Institusion
Universitas Pembangunan Nasional Veteran Jakarta
Author
Daniel Natanael Malona, -
Subject
RZ Other systems of medicine
Datestamp
2019-11-04 04:21:18
Abstract :
Acne vulgaris merupakan penyakit inflamasi pada kelenjar pilosebasea yang disebabkan oleh peningkatan produksi sebum, keratinisasi folikel abnormal, dan kolonisasi bakteri gram positif anaerobik P. acnes dan S. epidermidis. Resistensi terhadap antibiotik klindamisin telah terjadi karena penggunaannya untuk infeksi bakteri penyebab acne vulgaris.
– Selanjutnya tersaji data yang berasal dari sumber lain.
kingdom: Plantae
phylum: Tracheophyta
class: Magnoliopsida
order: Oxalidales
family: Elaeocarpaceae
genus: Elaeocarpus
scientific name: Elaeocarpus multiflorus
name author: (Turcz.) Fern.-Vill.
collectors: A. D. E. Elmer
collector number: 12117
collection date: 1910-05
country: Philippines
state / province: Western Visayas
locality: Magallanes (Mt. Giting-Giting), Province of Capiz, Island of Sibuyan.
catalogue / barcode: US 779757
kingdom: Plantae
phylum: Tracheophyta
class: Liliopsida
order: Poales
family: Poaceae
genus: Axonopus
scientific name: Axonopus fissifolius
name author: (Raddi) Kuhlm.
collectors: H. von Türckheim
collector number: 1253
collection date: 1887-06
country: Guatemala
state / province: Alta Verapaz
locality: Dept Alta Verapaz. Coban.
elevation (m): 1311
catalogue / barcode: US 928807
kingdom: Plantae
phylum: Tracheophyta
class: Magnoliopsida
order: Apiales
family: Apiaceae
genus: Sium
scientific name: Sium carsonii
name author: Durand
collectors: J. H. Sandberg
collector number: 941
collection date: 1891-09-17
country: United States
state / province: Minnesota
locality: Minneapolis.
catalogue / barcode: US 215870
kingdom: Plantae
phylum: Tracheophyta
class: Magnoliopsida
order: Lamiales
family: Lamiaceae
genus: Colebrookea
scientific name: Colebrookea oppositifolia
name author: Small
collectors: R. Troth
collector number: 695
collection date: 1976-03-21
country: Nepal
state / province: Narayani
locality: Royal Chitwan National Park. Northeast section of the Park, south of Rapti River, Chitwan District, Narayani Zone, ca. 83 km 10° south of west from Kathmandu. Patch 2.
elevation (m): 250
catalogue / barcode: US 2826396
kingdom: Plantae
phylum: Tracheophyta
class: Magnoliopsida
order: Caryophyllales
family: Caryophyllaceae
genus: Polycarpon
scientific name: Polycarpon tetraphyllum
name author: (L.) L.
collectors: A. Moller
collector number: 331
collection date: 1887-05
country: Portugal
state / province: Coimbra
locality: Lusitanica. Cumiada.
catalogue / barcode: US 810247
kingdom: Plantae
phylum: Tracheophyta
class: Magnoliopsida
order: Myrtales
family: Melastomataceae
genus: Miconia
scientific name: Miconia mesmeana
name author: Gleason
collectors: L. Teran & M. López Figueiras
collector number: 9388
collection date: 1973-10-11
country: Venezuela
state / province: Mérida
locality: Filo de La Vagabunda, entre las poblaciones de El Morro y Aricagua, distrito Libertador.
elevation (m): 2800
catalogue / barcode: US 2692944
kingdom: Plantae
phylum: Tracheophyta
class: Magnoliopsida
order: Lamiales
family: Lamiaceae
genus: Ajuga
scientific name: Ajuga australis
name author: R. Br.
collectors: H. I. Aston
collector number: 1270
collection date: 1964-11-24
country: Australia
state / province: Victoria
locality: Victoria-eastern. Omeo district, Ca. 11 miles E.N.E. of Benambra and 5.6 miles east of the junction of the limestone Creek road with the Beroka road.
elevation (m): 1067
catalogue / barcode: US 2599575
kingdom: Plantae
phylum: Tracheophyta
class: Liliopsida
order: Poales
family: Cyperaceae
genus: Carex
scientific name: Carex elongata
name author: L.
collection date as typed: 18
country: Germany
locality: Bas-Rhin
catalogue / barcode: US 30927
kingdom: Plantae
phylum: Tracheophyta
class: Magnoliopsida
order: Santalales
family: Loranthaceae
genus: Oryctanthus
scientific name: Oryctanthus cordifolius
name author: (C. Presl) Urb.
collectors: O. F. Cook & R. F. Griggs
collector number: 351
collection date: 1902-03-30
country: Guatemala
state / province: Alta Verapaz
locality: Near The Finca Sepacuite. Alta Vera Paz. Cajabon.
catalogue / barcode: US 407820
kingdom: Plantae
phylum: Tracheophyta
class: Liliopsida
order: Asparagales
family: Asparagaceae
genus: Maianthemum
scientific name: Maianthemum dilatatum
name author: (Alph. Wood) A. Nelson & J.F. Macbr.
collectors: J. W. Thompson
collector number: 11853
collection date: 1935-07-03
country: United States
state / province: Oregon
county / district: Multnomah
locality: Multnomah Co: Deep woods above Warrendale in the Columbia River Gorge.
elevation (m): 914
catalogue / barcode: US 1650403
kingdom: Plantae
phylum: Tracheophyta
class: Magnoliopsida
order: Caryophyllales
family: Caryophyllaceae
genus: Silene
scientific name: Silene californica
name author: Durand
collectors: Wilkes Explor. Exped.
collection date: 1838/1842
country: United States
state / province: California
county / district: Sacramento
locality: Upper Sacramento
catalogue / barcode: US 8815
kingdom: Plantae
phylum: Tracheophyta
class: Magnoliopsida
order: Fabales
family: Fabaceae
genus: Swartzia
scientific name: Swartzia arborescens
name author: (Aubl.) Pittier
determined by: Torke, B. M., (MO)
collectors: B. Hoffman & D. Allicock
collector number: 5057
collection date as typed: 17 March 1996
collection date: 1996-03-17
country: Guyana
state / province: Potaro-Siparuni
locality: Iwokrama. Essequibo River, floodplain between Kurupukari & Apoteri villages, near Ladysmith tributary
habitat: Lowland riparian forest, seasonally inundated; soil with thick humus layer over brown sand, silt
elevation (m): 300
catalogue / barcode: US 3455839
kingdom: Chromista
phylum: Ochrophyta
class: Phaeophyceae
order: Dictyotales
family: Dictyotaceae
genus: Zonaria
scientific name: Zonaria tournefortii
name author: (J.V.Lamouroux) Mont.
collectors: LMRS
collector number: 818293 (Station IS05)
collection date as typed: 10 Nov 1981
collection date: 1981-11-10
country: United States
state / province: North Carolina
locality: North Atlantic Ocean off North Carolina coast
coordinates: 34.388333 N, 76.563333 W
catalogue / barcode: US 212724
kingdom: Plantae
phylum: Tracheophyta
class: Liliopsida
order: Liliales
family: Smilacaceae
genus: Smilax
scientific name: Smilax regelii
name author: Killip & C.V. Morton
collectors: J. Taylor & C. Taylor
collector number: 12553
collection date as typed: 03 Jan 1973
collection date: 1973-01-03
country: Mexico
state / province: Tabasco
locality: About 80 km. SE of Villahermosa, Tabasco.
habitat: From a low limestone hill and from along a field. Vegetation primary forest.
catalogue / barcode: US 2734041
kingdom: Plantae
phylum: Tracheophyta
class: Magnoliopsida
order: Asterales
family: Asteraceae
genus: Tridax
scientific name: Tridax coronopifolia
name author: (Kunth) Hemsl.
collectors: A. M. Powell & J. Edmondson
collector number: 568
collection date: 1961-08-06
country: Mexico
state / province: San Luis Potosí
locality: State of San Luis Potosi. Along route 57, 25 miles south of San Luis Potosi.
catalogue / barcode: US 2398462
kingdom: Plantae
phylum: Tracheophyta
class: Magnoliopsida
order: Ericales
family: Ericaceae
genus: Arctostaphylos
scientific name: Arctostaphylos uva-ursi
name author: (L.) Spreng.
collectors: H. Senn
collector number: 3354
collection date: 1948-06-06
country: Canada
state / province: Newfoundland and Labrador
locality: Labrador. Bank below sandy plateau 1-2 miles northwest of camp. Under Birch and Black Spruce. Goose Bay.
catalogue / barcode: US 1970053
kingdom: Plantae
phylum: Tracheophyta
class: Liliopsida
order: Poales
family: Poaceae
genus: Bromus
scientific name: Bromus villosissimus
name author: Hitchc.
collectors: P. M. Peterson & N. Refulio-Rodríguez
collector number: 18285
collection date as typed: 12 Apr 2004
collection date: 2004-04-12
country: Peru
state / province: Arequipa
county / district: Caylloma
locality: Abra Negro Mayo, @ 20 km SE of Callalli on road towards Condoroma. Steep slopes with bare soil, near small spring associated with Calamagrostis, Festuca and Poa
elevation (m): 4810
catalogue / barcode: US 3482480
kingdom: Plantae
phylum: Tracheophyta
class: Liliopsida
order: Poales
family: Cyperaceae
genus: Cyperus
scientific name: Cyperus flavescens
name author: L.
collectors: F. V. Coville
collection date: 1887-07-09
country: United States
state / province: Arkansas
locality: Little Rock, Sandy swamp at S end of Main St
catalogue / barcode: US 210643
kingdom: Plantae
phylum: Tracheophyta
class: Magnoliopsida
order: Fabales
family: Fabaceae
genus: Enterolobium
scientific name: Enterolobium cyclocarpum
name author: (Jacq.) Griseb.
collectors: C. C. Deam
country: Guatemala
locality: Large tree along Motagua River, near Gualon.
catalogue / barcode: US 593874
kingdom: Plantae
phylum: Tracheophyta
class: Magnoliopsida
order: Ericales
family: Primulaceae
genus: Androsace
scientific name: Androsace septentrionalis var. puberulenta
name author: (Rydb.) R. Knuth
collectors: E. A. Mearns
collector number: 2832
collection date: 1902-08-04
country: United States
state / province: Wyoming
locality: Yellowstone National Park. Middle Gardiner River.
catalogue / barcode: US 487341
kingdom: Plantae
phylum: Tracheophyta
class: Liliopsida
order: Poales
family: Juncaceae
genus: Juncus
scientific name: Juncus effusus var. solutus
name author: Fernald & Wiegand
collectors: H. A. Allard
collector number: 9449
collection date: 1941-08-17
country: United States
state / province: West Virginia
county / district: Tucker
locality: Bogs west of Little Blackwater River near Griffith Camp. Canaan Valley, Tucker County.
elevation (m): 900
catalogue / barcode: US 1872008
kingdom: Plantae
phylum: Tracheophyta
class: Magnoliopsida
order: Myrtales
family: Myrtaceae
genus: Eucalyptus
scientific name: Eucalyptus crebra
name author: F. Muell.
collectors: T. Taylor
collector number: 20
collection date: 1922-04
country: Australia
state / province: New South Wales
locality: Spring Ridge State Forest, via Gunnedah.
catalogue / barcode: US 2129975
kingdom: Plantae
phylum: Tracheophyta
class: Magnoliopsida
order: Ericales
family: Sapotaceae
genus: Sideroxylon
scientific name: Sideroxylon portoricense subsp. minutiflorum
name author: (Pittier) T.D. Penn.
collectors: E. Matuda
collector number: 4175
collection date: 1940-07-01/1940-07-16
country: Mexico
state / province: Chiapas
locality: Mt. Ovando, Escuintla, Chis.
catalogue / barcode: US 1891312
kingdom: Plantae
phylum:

Ekstrak bawang putih memiliki senyawa antimikroba allicin. Penelitian ini bertujuan untuk mengetahui efektivitas antimirkoba ekstrak bawang putih terhadap pertumbuhan P. acnes dan S. epidermidis secara in vitro. Desain penelitian adalah true experimental dengan sampel ekstrak bawang putih dengan metode penelitian menggunakan difusi cakram dengan media Mueller Hinton Agar. Diameter zona hambat terbentuk pada semua kelompok P. acnes dan S. epidermidis di setiap konsentrasi perlakuan dan terbesar pada terdapat pada konsentrasi allicin 256µg/ml. Analisis data menggunakan uji statistik One-Way ANOVA didapatkan (p)<0,005. Kesimpulan dari penelitian ini adalah ekstrak bawang putih efektif menghambat pertumbuhan P. acnes dan S. epidermidis.